Amorphous and polycrystalline solar cells are limited in their efficiency to convert light into energy. Single crystal high mobility materials are capable of much higher efficiency, but are typically much more expensive. Conventional equipment is designed for semiconductor applications with extreme requirements and with a very high cost involved. However, these systems all have high cost and are not capable of high throughput automation.
To achieve very low cost epitaxial deposition for photovoltaic applications at high throughput, the inventors believe that a radical change is required rather than simply making everything larger. For example, the inventors have observed that batch reactors are limited in throughput with high cost of materials, consumables, and automation challenges. Very high flow rates of hydrogen, nitrogen, water, and precursors are also required. Furthermore, a large amount of hazardous byproducts are generated when growing thick films.

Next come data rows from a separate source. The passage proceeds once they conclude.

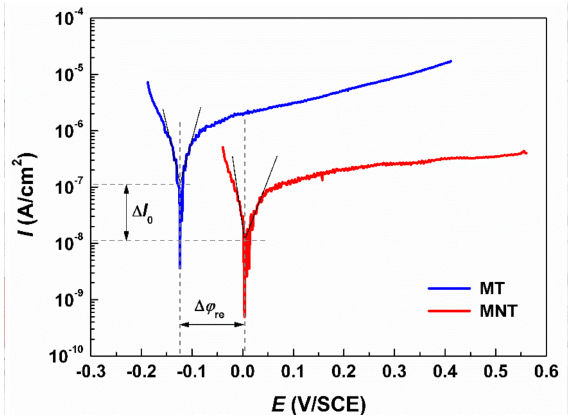
Figure 6. Polarization plots of as-sprayed (MT) coating and micro/nano tantalum (MNT) coating. The intersections of the anodic and cathodic Tafel slopes of the polarization curves indicate the corrosion potentials ( Ψ re ) and corrosion currents ( I o ). The test solution is SBF at room temperature.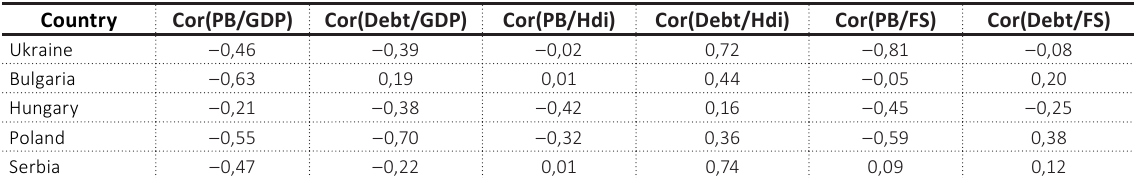
Table A6. Correlation matrix for Hypothesis 1 and Hypothesis 2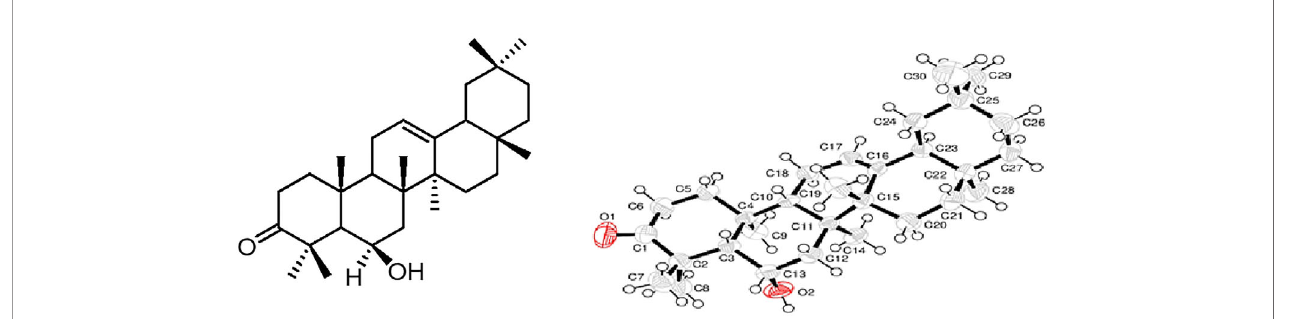
FIGURE 1 | Chemical structure and x-rays ’ crystallographic image of daturaolone ( 1 ) isolated from Datura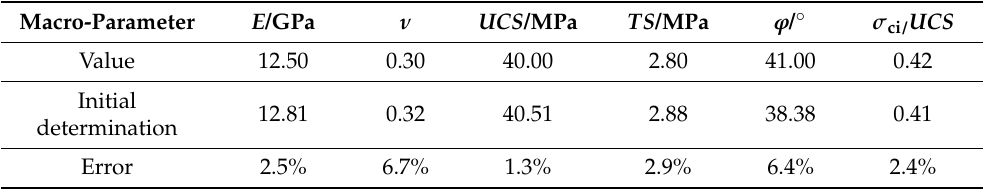
Table 7. Initial determination of microscopic parameters.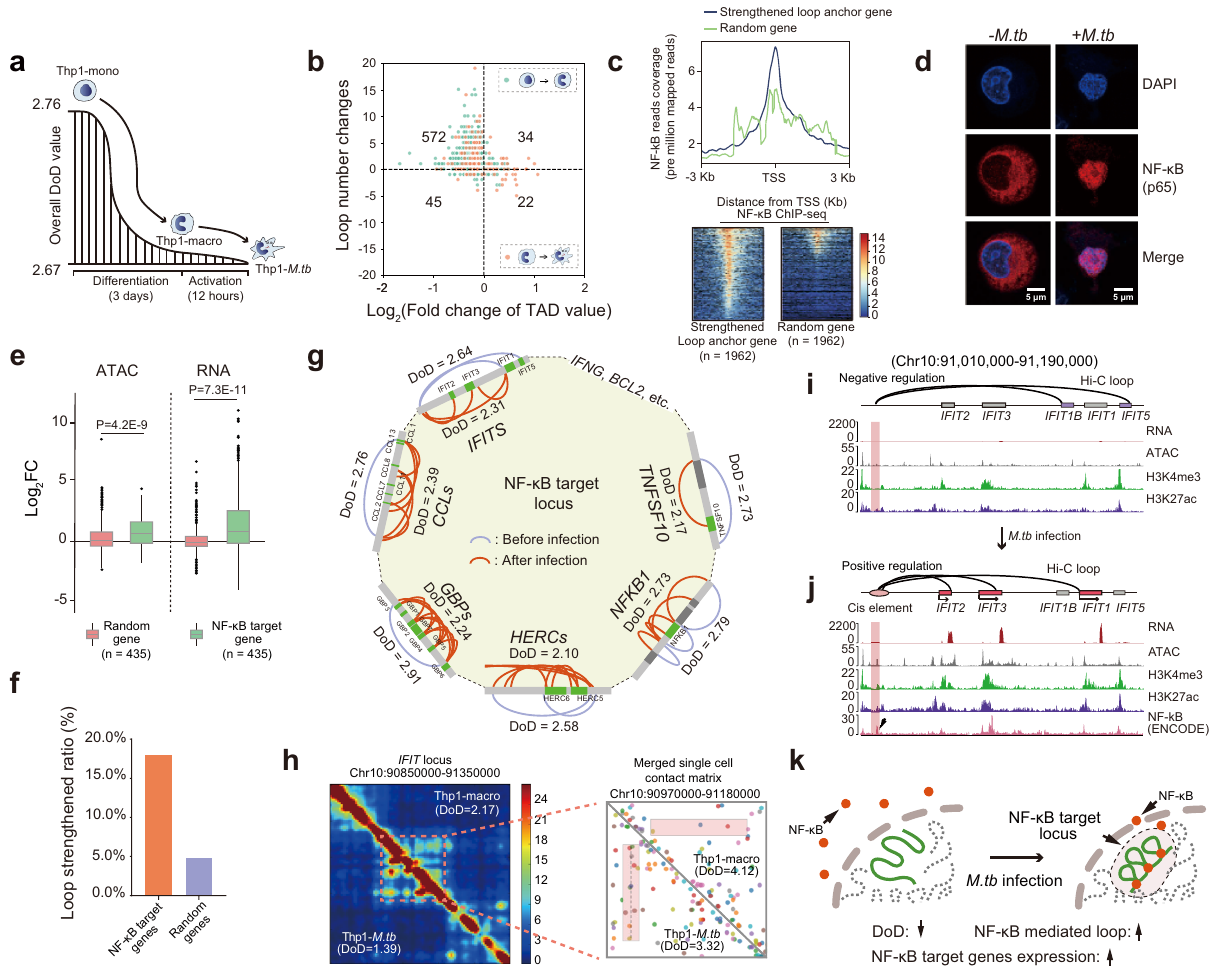
Fig. 5 | Reorganization of chromatin architecture around NF- κ B target gene sites. a Overall TAD DoD of THP-1 cells during differentiation and infection. The y - axis represents the average DoD value of TADs in each state. The data are from Supplementary Fig. 3g. b The relationship between TAD DoD and chromatin loop duringdifferentiationandactivation.The x -axisrepresentslog 2 foldchangeofTAD DoD value, and the y-axis represent the number of loop changes in each TAD. c Compare NF- κ B enrichment around transcription start site (±3kb) between strengthenedloopanchorgeneandrandomcontrolgene.Thegeneintheheatmap weresortedaccordingtotheenrichmentintensityofNF- κ B.ChIP-seqdataarefrom ENCODE (GM12891 cell line). d Immuno fl uorescence analysis of NF- κ B (p65) sub- cellular location before and after M.tb infection. Each experiment was replicated three times. e Log 2 foldchanges of ATACpeaks and RNA expression level of NF- κ B target genes and random control genes. Box-plot with midline=median, box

Continuous reactors have been attempted many times for epitaxial processes but have never been production worthy nor achieved good precursor usage. The major issue is poor film quality and excessive maintenance.
On the other hand, single wafer reactors have very inefficient utilization of precursors and power (electrical) and have lower per wafer throughput. Plus single wafer reactors need complex substrate lift/rotation mechanisms. Thus, although single wafer reactors can have very high quality, low metal contamination levels, and good thickness uniformity and resistivity, the cost per wafer is very high to get these results.
Therefore, the inventors have provided embodiments of a substrate processing tool that may provide some or all of high precursor utilization, simple automation, low cost, and a relatively simple reactor design having high throughput and process quality.